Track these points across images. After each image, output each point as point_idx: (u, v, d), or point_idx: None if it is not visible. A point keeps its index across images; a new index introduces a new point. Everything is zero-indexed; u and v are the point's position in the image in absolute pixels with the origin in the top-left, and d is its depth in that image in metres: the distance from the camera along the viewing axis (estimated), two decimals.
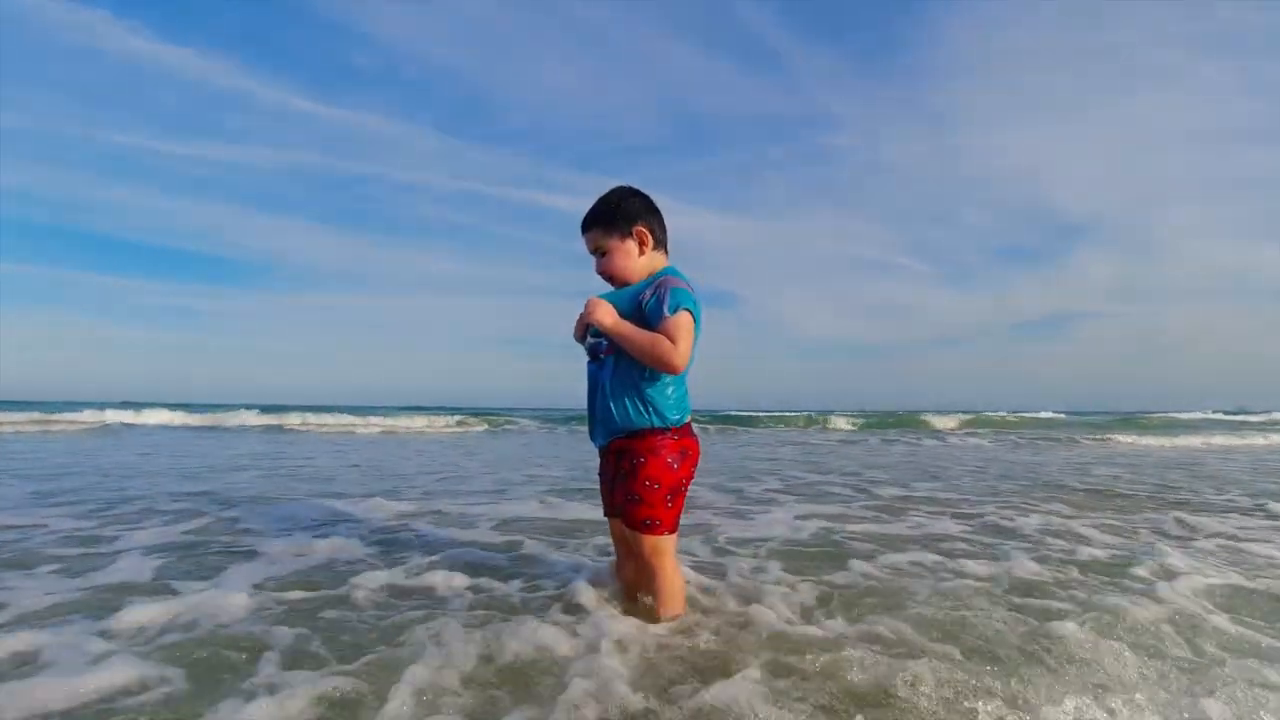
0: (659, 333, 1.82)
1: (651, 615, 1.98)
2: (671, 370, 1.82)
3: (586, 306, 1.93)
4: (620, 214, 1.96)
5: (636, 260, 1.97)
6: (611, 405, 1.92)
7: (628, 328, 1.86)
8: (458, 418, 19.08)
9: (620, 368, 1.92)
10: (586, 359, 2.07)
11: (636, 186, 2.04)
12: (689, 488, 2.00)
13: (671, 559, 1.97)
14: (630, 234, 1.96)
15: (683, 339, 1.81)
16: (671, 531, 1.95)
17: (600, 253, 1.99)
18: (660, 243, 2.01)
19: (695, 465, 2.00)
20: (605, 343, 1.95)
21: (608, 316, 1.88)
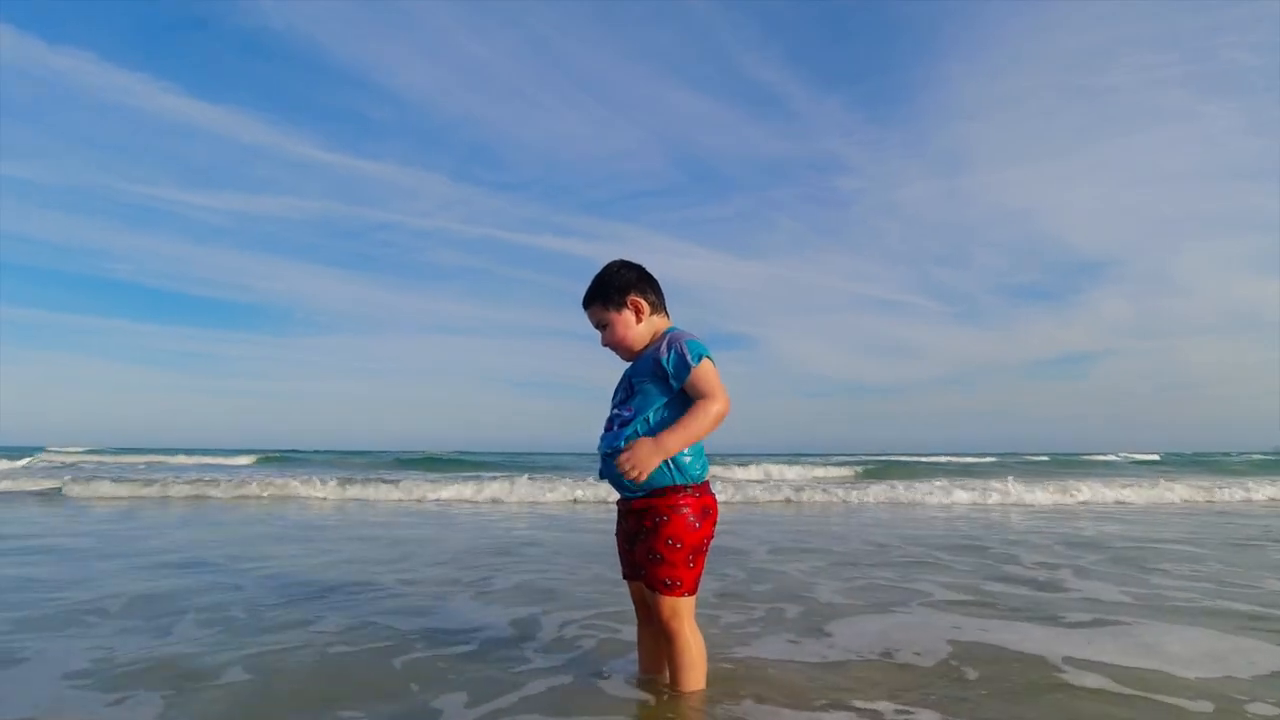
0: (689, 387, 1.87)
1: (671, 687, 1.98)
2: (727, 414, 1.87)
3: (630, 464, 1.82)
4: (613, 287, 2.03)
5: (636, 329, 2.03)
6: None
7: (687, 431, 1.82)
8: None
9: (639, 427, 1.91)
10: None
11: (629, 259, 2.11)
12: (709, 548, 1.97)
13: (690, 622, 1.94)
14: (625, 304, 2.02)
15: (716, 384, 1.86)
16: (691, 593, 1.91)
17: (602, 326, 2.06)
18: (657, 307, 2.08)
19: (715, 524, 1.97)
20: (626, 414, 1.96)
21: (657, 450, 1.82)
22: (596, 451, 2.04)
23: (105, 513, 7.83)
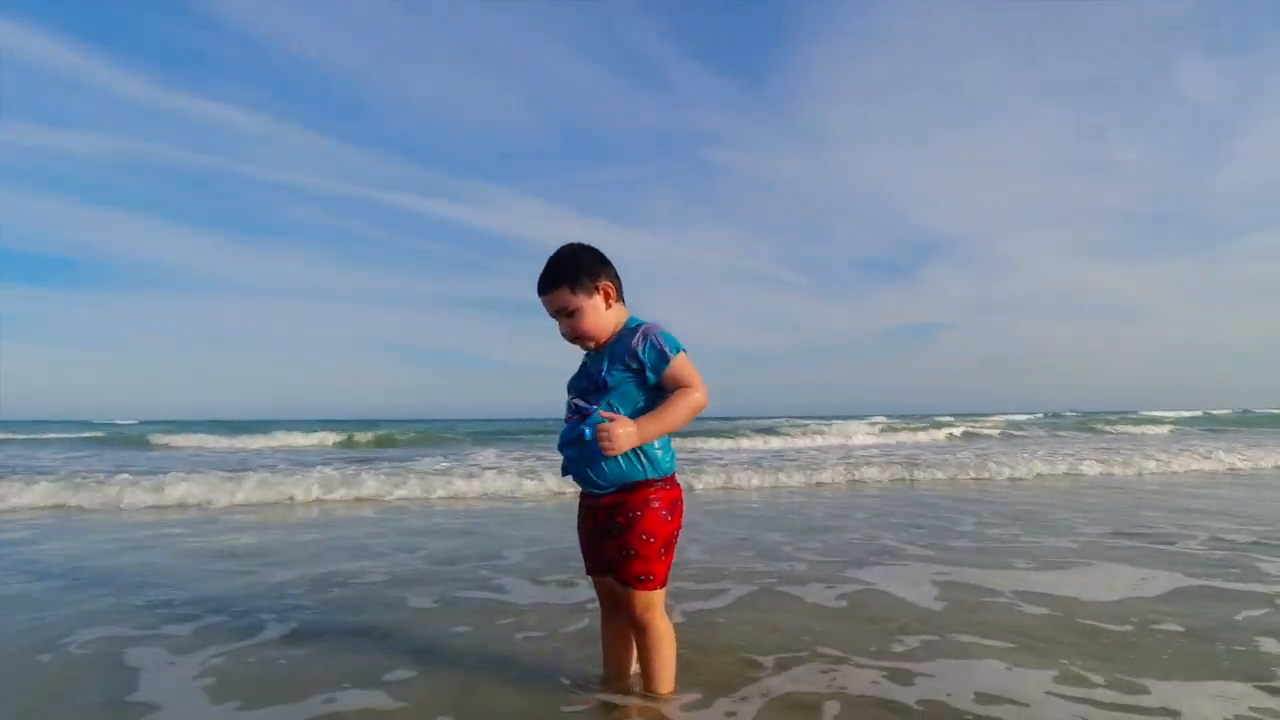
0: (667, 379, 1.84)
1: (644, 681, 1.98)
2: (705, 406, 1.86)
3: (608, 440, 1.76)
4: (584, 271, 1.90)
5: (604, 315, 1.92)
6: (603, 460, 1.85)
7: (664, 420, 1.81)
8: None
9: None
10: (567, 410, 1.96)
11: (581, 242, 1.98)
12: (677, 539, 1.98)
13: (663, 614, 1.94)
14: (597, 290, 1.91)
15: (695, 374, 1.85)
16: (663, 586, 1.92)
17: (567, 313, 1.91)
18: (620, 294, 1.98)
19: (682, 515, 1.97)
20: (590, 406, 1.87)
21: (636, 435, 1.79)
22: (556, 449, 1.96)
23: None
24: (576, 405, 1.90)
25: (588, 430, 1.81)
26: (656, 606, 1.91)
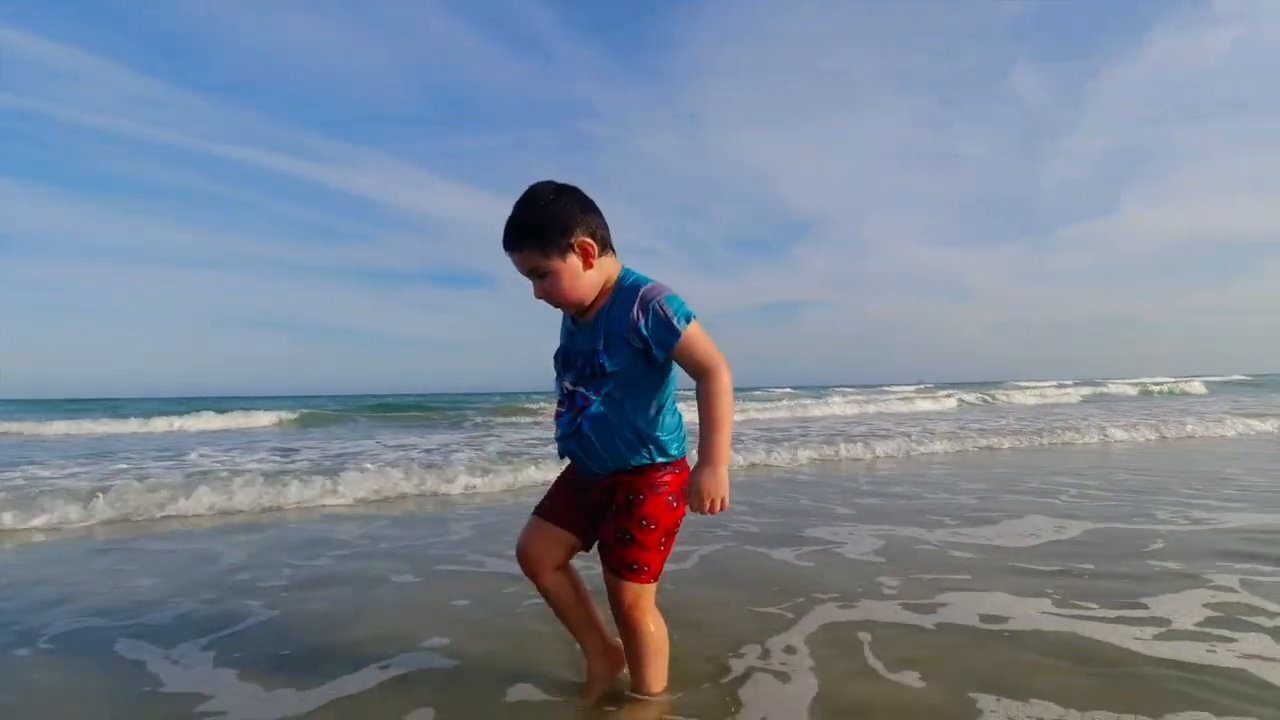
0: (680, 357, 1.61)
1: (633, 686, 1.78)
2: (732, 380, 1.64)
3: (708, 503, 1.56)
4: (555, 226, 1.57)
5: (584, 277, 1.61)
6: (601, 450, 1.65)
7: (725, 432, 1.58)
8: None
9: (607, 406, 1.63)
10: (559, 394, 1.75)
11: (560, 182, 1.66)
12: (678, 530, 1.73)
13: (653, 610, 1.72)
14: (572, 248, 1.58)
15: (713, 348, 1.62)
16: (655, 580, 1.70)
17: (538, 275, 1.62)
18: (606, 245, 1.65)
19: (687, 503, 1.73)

========================================================================

» What is required: Print every record exactly without the images.

» Output of the exercise:
Track these points across images. After each image, output each point as point_idx: (u, v, d), or point_idx: None if it is not visible. A point keeps its index across images; a new index introduces a new point. Everything is zero-indexed; u and v are the point's position in the image in absolute pixels with the origin in the top-left, and d is its depth in that image in metres: the distance from the camera along the viewing axis (estimated), two decimals.
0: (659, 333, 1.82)
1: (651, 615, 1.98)
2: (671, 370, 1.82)
3: (586, 306, 1.93)
4: (620, 214, 1.96)
5: (636, 260, 1.97)
6: (611, 405, 1.92)
7: (628, 328, 1.86)
8: (458, 418, 19.08)
9: (620, 368, 1.92)
10: (586, 359, 2.07)
11: (636, 186, 2.04)
12: (689, 488, 2.00)
13: (671, 559, 1.97)
14: (630, 234, 1.96)
15: (683, 339, 1.81)
16: (671, 531, 1.95)
17: (600, 253, 1.99)
18: (660, 243, 2.01)
19: (695, 465, 2.00)
20: (605, 343, 1.95)
21: (608, 316, 1.88)
0: (689, 387, 1.87)
1: (671, 687, 1.98)
2: (727, 414, 1.87)
3: (630, 464, 1.82)
4: (613, 287, 2.03)
5: (636, 329, 2.03)
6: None
7: (687, 431, 1.82)
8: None
9: (639, 427, 1.91)
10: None
11: (629, 259, 2.11)
12: (709, 548, 1.97)
13: (690, 622, 1.94)
14: (625, 304, 2.02)
15: (716, 384, 1.86)
16: (691, 593, 1.91)
17: (602, 326, 2.06)
18: (657, 307, 2.08)
19: (715, 524, 1.97)
20: (626, 414, 1.96)
21: (657, 450, 1.82)
22: (596, 451, 2.04)
23: (105, 513, 7.83)
0: (667, 379, 1.84)
1: (644, 681, 1.98)
2: (705, 406, 1.86)
3: (608, 440, 1.76)
4: (584, 271, 1.90)
5: (604, 315, 1.92)
6: (603, 460, 1.85)
7: (664, 420, 1.81)
8: None
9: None
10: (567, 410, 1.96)
11: (581, 242, 1.98)
12: (677, 539, 1.98)
13: (663, 614, 1.94)
14: (597, 290, 1.91)
15: (695, 374, 1.85)
16: (663, 586, 1.92)
17: (567, 313, 1.91)
18: (620, 294, 1.98)
19: (682, 515, 1.97)
20: (590, 406, 1.87)
21: (636, 435, 1.79)
22: (556, 449, 1.96)
23: None
24: (576, 405, 1.90)
25: (588, 430, 1.81)
26: (656, 606, 1.91)
0: (680, 357, 1.61)
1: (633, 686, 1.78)
2: (732, 380, 1.64)
3: (708, 503, 1.56)
4: (555, 226, 1.57)
5: (584, 277, 1.61)
6: (601, 450, 1.65)
7: (725, 432, 1.58)
8: None
9: (607, 406, 1.63)
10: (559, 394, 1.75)
11: (560, 182, 1.66)
12: (678, 530, 1.73)
13: (653, 610, 1.72)
14: (572, 248, 1.58)
15: (713, 348, 1.62)
16: (655, 580, 1.70)
17: (538, 275, 1.62)
18: (606, 245, 1.65)
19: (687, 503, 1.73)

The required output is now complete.